For iOS applications, in order to maintain memory efficiency, the system will closely monitor the object's reference count, and when the reference count is 0 o'clock, the object will be released immediately. In general, use release is sufficient: Alloc/copy/new or retain an object, uses the object, and releases the object with release.
But considering this situation, if a method needs to return a new object, and this method is not named Alloc/copy/new, the caller will certainly not use release to balance the reference count of the returned object, and on the other hand, our method cannot use release. Because doing so will immediately release the object and return an empty object
In view of this situation, objective-c designed the autorelease, which can ensure that the object can be released correctly and return valid objects.
It sounds a bit magical, how does it come true?

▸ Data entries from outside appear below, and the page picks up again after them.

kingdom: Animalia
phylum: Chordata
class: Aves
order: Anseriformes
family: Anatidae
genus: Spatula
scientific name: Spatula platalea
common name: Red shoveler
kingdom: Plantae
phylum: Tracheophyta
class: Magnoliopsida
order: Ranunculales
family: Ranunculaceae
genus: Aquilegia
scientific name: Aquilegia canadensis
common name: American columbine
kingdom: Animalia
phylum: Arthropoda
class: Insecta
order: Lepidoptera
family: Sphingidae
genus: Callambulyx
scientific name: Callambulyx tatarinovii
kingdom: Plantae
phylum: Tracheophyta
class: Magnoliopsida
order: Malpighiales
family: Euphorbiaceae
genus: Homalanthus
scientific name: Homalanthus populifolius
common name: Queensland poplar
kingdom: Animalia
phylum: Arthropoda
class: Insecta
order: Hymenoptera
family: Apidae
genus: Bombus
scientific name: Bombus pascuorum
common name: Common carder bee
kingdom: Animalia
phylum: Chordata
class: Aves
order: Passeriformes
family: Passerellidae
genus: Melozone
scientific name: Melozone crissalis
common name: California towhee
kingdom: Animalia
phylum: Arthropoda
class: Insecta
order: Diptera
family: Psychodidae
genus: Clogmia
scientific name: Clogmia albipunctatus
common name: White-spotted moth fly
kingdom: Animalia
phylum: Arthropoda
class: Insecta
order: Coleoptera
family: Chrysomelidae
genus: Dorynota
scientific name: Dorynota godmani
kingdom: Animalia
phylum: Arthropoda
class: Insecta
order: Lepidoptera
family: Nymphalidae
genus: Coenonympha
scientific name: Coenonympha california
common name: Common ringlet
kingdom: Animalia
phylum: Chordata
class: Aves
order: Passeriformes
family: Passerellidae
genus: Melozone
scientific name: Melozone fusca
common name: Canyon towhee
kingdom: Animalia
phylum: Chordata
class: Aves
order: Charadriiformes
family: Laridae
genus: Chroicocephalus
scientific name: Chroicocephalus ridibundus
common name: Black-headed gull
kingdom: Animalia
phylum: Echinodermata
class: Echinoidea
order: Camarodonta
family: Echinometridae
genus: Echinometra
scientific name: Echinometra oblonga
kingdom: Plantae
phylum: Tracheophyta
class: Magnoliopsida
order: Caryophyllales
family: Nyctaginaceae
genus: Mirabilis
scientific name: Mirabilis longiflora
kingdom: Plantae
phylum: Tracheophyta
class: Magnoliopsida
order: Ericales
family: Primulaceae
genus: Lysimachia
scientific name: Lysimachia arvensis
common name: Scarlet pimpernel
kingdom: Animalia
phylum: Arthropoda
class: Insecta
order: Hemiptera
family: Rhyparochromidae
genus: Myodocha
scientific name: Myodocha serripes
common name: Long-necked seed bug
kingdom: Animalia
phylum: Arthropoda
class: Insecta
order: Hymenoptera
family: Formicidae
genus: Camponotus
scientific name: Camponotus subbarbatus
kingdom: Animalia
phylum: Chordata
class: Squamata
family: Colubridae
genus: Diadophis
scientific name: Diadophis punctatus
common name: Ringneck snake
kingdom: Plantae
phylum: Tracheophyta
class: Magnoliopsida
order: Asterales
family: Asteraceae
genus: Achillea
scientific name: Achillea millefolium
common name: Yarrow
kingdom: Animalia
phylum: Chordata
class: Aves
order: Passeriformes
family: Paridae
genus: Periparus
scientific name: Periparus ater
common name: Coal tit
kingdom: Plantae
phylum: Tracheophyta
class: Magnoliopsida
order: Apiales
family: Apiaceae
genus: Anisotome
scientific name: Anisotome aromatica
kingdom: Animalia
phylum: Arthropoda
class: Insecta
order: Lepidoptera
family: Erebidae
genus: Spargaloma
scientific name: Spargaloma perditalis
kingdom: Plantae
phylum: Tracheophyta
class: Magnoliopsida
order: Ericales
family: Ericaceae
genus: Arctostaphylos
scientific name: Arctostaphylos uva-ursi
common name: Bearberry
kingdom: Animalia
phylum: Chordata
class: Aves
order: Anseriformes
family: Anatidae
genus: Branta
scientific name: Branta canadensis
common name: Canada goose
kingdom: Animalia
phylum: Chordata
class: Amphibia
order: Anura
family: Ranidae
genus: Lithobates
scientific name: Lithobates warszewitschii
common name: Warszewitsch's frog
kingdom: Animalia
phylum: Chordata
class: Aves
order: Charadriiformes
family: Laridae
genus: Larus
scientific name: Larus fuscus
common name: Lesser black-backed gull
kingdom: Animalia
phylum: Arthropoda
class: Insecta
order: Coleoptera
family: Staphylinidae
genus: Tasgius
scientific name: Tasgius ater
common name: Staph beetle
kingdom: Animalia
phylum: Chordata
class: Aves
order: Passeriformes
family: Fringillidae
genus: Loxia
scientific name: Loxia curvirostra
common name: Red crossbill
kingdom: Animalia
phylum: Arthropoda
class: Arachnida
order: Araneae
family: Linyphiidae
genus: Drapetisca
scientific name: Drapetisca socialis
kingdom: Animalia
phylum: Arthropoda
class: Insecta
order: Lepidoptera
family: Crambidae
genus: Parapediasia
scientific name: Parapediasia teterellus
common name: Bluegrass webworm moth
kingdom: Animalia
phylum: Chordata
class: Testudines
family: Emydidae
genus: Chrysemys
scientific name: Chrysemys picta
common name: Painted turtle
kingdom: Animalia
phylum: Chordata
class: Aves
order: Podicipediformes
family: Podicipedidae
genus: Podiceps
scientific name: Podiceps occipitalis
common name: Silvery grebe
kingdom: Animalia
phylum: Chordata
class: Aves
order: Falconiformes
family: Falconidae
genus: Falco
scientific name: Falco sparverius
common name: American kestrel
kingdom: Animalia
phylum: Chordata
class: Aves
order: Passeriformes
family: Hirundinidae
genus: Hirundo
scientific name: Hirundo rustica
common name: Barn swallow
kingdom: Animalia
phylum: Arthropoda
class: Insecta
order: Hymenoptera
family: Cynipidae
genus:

Good technology, the principle is always simple. The beauty of Autorelease is that it finds a suitable time to release the returned object, which is the time when the message loop ends. We only need to call Autorelease before returning the object, the object is added to the autorelease pool (but does not reduce the object's reference count, so this time the returned object is still valid), and then returns, the program continues execution until the completion of this message loop, Then the temporary objects recorded in the Autorelease pool are respectively release.
In general, the message loop runs once in milliseconds or even microseconds, so the efficiency of the autorelease is still very high and is indeed a clever design.